No reasonable observer would argue against the proposition that the United States is exceptional in an empirical sense, still unmatched in its raw power and influence over other nations. But Santorum's America is an abstraction, a country untainted by evil, from its very origins set apart from the world. It is as if the entire continent were inside the garden of Eden and therefore without sin.
The famous seventeenth-century image popularized by the rhetoric of Ronald Reagan, puritan leader John Winthrop's "city upon a hill," is thus distorted by Santorum. This image of America becomes less like a lighthouse and more like a menacing flotilla, what some scholars see as a longstanding tension between the nation as "exemplar" and an imperial power justified by special providence. In this view, America is no longer an earthly city--distinguished but susceptible to a fall--but closer to a heavenly one, entitled to issue moral commandments to less upstanding provinces.
Santorum's model for America is the nation that formulates a foreign policy not based on a sober assessment of its national interests but instead goes in search of monsters to destroy. And in Santorum's case, the evil forces are clearly manifest: "We're now having to fight a spiritual war . . . with the forces of radical Islam."

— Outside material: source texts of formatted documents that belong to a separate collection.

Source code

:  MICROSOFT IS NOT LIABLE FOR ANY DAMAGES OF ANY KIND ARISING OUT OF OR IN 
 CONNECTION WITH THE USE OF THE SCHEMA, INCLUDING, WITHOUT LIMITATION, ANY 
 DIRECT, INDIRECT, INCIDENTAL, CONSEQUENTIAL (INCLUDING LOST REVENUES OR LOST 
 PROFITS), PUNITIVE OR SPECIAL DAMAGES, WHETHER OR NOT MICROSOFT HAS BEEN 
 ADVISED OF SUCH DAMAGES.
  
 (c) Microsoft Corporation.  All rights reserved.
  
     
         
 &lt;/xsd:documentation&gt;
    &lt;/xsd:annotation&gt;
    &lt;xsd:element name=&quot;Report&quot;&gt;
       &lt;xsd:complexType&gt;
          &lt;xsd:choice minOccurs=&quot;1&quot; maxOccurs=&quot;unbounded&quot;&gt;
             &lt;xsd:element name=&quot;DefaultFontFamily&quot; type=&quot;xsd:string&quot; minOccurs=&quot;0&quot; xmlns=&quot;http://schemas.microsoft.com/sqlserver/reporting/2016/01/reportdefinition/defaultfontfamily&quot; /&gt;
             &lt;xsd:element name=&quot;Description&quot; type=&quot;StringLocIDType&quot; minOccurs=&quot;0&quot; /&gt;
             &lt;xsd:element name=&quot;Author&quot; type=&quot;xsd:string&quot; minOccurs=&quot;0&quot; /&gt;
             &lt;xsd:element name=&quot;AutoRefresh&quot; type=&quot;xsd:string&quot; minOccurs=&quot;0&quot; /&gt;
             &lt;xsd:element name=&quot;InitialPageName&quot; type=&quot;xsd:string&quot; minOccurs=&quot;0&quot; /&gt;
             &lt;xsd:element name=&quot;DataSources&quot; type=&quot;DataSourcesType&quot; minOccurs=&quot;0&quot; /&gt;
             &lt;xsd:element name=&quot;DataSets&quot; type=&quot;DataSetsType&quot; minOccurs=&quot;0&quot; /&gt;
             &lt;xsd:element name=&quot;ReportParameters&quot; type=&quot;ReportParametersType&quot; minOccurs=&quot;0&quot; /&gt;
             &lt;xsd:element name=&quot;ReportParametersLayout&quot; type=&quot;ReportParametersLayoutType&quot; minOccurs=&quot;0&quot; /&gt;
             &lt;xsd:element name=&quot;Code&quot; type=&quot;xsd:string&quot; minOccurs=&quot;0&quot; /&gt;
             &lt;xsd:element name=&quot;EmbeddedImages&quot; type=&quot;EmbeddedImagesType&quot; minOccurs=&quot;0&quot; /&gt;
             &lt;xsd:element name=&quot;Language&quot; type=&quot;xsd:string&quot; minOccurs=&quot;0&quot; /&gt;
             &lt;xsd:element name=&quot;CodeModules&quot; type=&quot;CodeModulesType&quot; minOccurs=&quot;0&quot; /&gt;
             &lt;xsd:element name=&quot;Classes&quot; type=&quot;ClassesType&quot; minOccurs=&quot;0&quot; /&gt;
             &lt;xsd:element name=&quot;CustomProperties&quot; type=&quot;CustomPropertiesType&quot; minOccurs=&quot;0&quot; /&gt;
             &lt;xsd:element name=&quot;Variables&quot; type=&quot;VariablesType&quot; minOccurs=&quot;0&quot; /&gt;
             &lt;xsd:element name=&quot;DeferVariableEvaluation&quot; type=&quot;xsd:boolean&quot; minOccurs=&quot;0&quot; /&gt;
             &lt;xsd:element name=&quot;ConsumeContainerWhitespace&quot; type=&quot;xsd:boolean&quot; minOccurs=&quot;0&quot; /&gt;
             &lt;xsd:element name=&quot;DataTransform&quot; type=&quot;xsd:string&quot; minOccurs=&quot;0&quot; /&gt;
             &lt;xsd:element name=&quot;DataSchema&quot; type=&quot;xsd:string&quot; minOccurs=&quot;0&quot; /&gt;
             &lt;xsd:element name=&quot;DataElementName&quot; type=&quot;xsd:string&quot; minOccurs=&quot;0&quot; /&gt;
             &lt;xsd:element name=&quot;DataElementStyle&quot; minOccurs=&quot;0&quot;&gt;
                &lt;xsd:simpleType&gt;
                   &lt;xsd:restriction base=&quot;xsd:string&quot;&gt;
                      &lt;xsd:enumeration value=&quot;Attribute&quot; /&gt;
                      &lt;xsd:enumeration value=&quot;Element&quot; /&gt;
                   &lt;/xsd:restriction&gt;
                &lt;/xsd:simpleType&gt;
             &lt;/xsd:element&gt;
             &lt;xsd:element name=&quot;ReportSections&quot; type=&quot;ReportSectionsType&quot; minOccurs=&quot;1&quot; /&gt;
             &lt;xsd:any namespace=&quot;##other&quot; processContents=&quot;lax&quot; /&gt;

Santorum's vision suggests that the United States is exempt from the normal course of history, where great powers rise and decline, often for very earthly geopolitical reasons that have more to do with the worldly balance of power than any particular nation's state of grace. Great powers are in this sense subject to the same frailties as individual human beings: even the most virtuous men still succumb to old age. And like the most optimistic octogenarians among us, Americans need not embrace eventual decline, but they should be honest about the fundamental realities that even an amateur may intuit from a cursory study of world history.
Despite their varying agendas, the neconservative Santorum may have more in common with liberal interventionists than either faction would care to admit. Both in fact draw from the same fount: one that sees America as exceptional because of preeminent values. While they disagree on what exactly these values are and when and how they should be projected, both neoconservatives and liberal internationalists dream of America as a great redeemer among the nations.
Religious rhetoric is a fundamental part of the American tradition, and advocates of a pragmatic foreign policy should not insist that it be banished to the sidelines. The Puritans' and later Reagan's "city upon on a hill"--if seen as exemplar, not moral crusader--was not necessarily antithetical to a realist posture. But an outsized notion of American exceptionalism, detached from the realities of history and experience, is a demon that needs to be exorcised. While irreverent, a recent Washington Post parody of an interview with the devil may have said it best: "Don't get me wrong, America is great, but you don't have a monopoly on virtue."